Japanese is a pitch accent language that poses challenges for beginners, particularly when mastering pronunciation. Beyond its tone-based nature, where subtle shifts in high and low pitches distinguish meaning—the language also demands precise tempo and vowel length. For example, pronouncing いい requires a quick, distinct articulation of two short "i" sounds, while いー calls for a longer, sustained vowel, much like differentiating between brief and extended phonemes.
Moreover, Japanese features phonemes that have no direct equivalent in English. The hiragana れ, for instance, represents an "r" sound that blends elements of both "l" and "d," further complicating pronunciation for learners. Given these challenges, from pitch accent to tempo nuances and unfamiliar phonemes, a specialized tool to aid in learning proper Japanese pronunciation would be highly beneficial.

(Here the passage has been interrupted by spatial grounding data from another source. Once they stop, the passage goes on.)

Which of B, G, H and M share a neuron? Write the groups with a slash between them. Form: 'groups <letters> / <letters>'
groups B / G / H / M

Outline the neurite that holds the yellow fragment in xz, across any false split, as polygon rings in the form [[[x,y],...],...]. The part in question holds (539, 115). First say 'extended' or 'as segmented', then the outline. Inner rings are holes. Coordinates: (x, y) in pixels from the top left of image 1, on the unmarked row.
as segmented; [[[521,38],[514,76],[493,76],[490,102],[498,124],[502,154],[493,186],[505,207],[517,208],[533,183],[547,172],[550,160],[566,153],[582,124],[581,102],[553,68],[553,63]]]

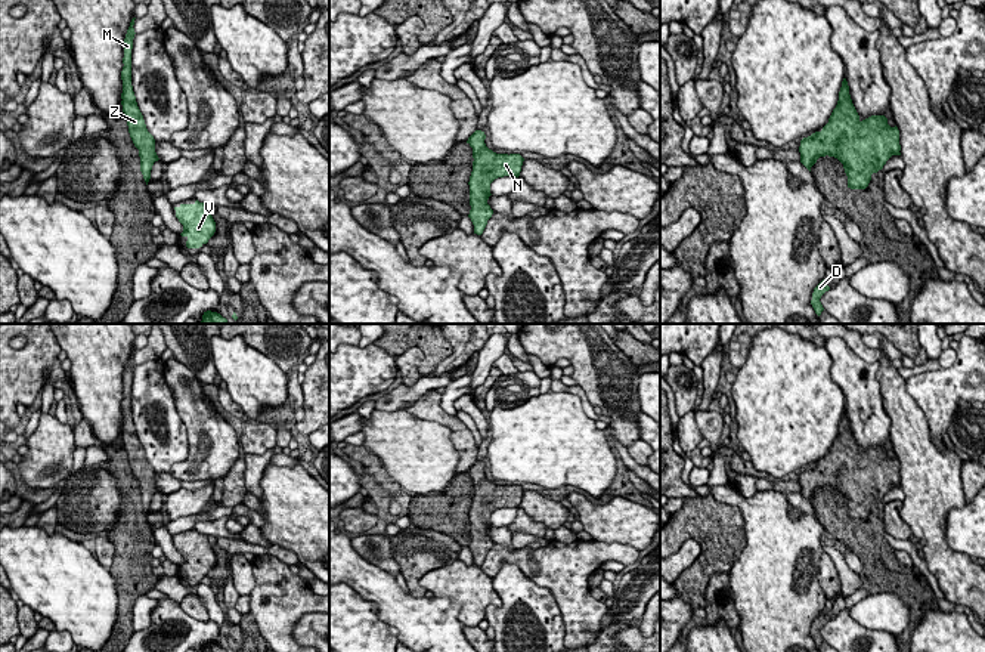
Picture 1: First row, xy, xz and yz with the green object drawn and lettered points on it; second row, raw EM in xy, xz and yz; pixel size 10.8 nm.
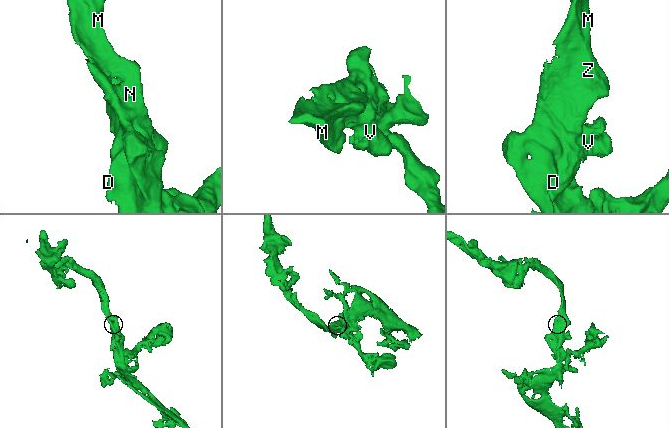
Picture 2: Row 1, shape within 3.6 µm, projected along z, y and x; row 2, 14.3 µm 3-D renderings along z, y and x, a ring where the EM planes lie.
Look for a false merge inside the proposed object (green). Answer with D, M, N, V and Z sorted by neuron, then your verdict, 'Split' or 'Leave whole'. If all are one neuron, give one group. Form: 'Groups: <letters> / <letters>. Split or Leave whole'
Groups: D M N V Z. Leave whole

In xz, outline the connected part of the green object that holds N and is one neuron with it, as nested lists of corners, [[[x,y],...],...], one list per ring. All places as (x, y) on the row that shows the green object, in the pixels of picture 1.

The tool is intended to help learners practice Japanese pitch accent at the sentence level by comparing their recordings with those of a native speaker. First, the system analyzes a pre-recorded sample by extracting its fundamental frequency, which represents the correct pitch accent pattern. After that, it records the student’s attempt of the same transcript. Because differences in speaking speed and timing make a direct comparison challenging, the system aligns the two recordings using dynamic time-warping (DTW) along with phoneme segmentation that relies on step functions aligned to phoneme boundaries. Additional methods, such as removing silence and filtering out outliers, help ensure a more precise visual comparison of the pitch patterns.

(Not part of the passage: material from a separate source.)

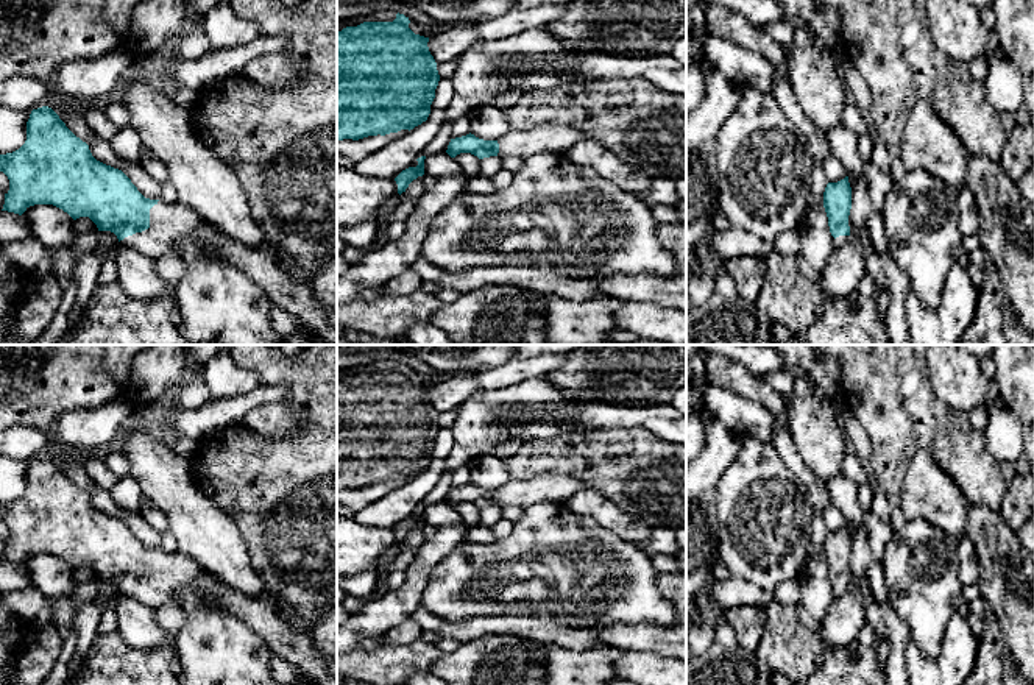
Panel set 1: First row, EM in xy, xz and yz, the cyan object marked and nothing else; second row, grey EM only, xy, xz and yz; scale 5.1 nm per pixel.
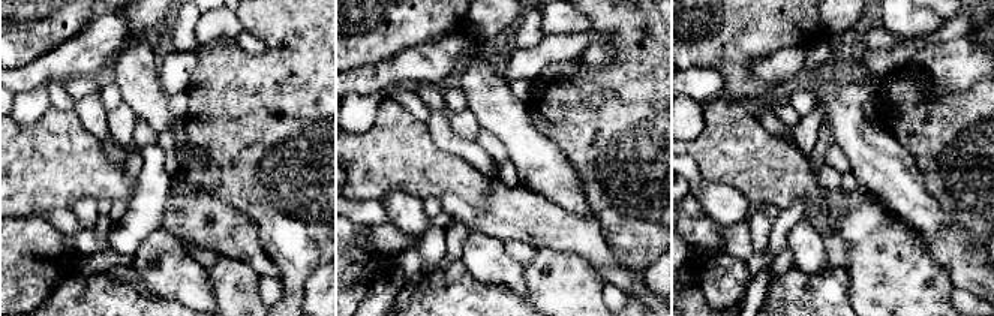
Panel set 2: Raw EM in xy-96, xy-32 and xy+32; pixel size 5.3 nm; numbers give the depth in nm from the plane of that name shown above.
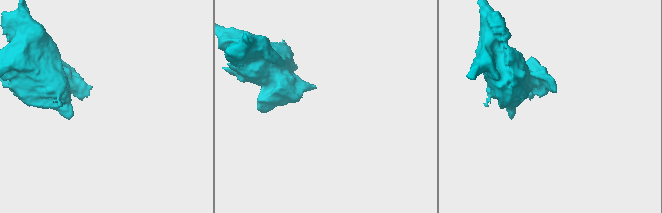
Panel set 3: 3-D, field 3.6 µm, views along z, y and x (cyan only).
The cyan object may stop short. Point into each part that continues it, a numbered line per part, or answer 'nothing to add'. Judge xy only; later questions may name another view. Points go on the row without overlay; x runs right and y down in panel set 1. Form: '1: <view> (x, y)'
1: xy (167, 571)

In practice, users can select sentences (sourced from Forvo), record their own attempts, and view a graph that compares their pitch contour with that of the teacher. The interactive interface, developed in Python with TTK, provides immediate visual feedback on pronunciation differences, making it a useful tool for improving one's Japanese pitch accent.

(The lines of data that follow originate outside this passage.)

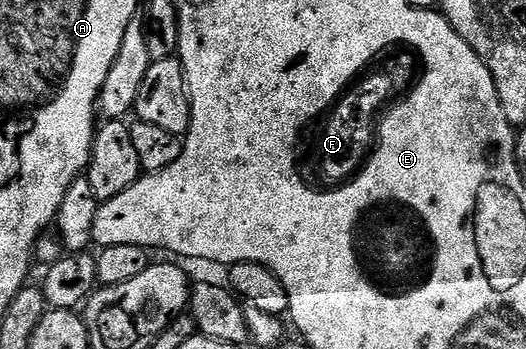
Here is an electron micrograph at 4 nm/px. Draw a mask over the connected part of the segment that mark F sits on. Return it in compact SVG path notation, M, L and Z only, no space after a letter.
M394 43L361 62L360 74L352 77L340 94L331 97L316 117L305 117L299 123L292 149L298 187L323 197L355 187L376 159L378 133L428 84L427 70L420 53L404 43Z

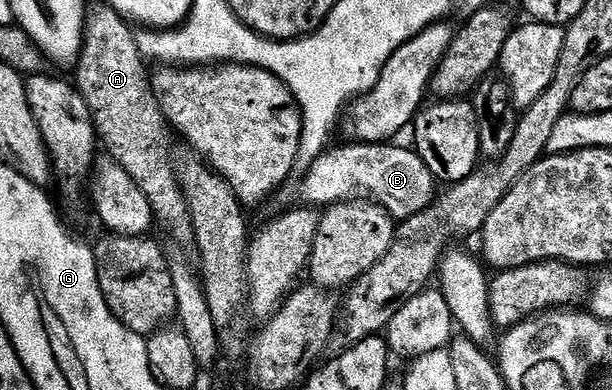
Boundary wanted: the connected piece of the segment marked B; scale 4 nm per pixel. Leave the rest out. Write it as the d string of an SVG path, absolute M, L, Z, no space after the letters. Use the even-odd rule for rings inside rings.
M352 141L349 147L333 146L325 150L324 154L309 166L312 168L300 187L305 201L308 202L305 204L335 205L353 201L375 201L397 221L414 218L422 213L431 207L436 199L438 181L415 150L408 148L407 151L404 147L392 146L396 145L391 142Z

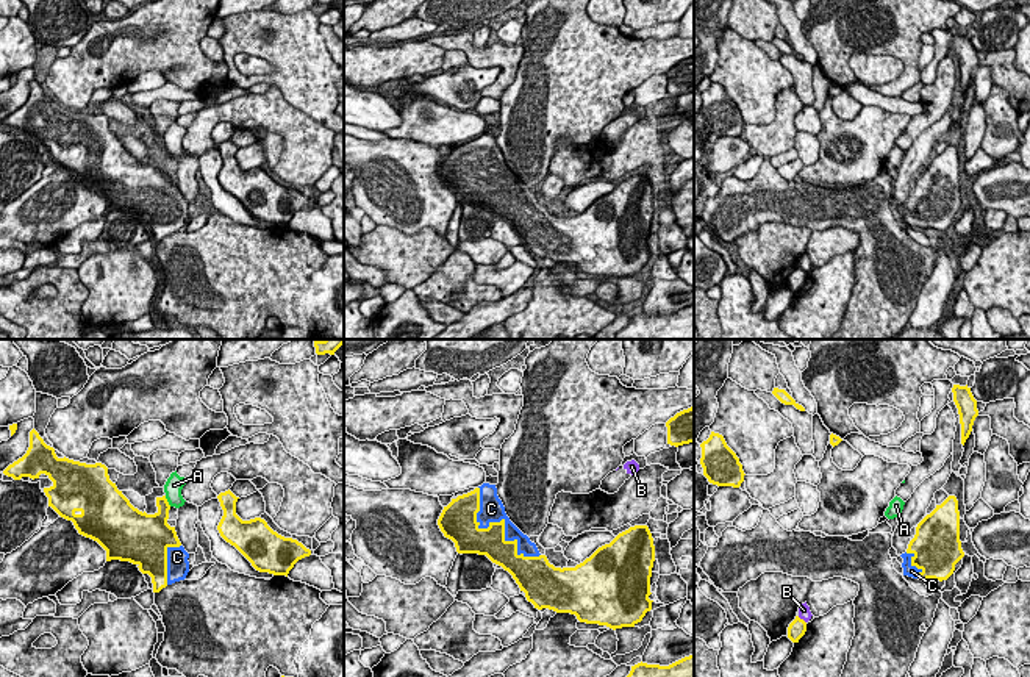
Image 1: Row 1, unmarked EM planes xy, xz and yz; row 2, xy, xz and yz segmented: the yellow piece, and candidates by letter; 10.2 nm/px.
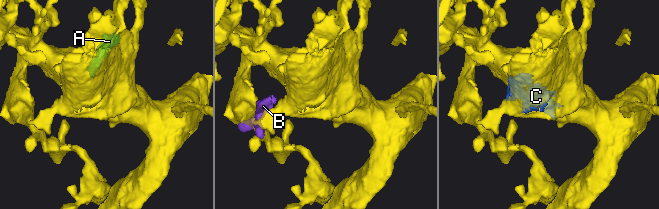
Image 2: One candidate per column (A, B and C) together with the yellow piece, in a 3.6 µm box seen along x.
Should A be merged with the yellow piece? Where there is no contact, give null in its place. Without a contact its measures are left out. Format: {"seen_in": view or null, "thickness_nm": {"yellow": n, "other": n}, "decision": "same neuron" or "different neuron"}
{"seen_in": "xy", "thickness_nm": {"yellow": 200, "other": 190}, "decision": "same neuron"}

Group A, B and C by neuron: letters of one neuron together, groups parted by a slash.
A C / B

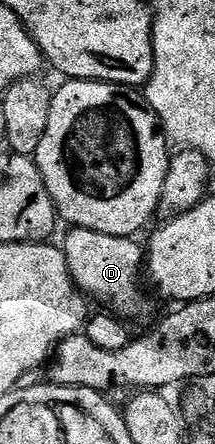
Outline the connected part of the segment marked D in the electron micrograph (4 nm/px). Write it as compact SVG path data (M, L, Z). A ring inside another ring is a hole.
M74 227L66 231L67 238L61 241L61 248L76 289L92 302L104 301L110 312L124 319L141 316L147 309L147 297L139 282L139 273L141 277L145 269L144 246L138 245L135 237L105 235L101 231Z

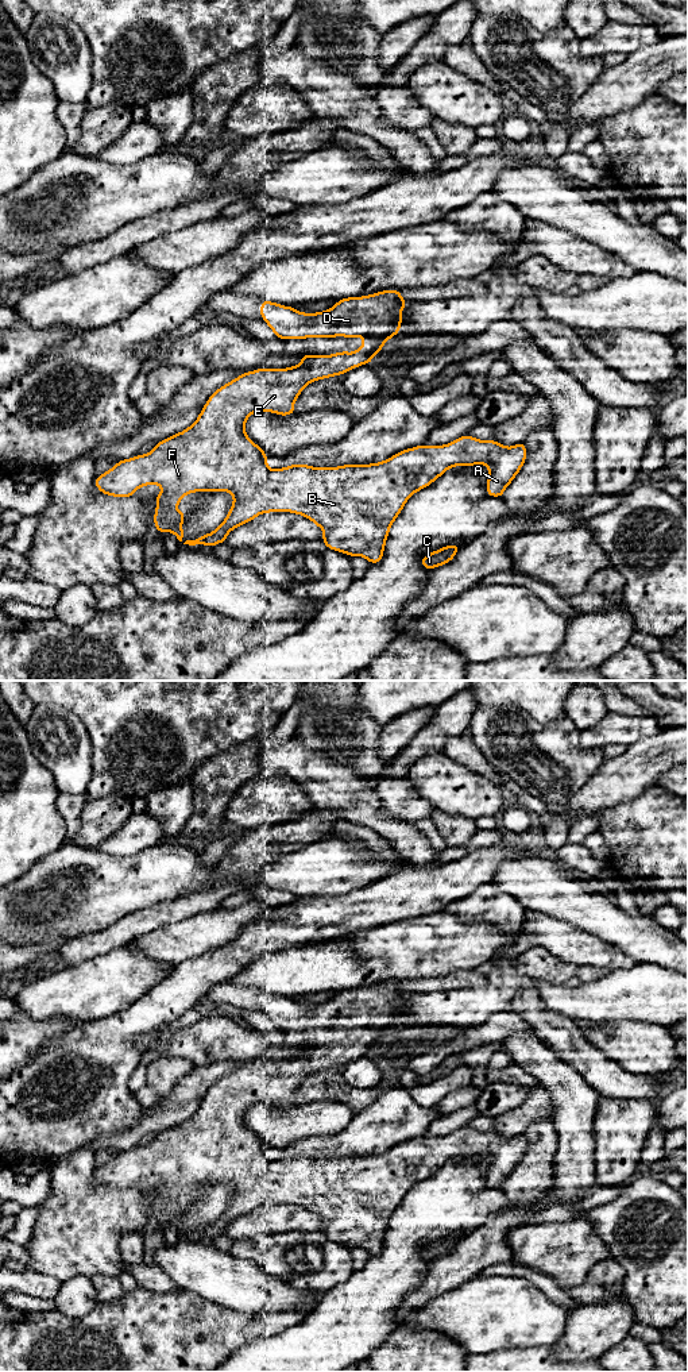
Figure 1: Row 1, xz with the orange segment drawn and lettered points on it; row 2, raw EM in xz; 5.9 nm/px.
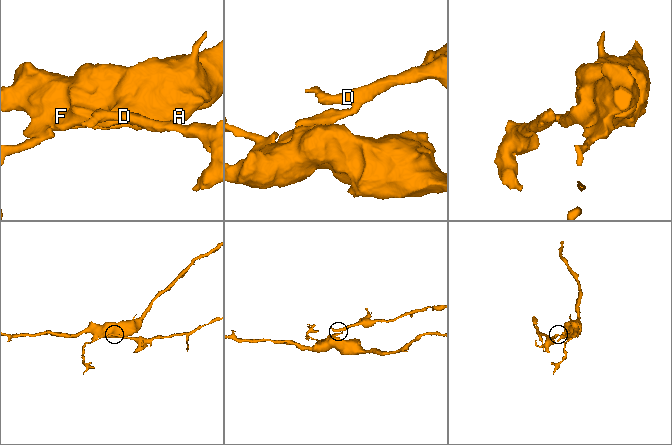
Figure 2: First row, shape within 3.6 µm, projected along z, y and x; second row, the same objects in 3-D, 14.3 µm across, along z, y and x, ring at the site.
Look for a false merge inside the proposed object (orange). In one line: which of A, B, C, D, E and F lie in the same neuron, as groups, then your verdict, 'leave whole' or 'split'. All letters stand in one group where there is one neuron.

In this example, I attempted to pronounce いつがいいか、わかりません。 The image below shows a visual comparison of my pitch accent pattern to that of a native speaker.
The analysis reveals that my recording is 63% similar to the teacher's, meaning that my pronunciation is acceptable but still has room for improvement, which is clearly visible in the pitch accent graph.
I currently use Anki
to learn Japanese and plan to develop a plugin that evaluates my pronunciation directly within the program instead of requiring a separate application.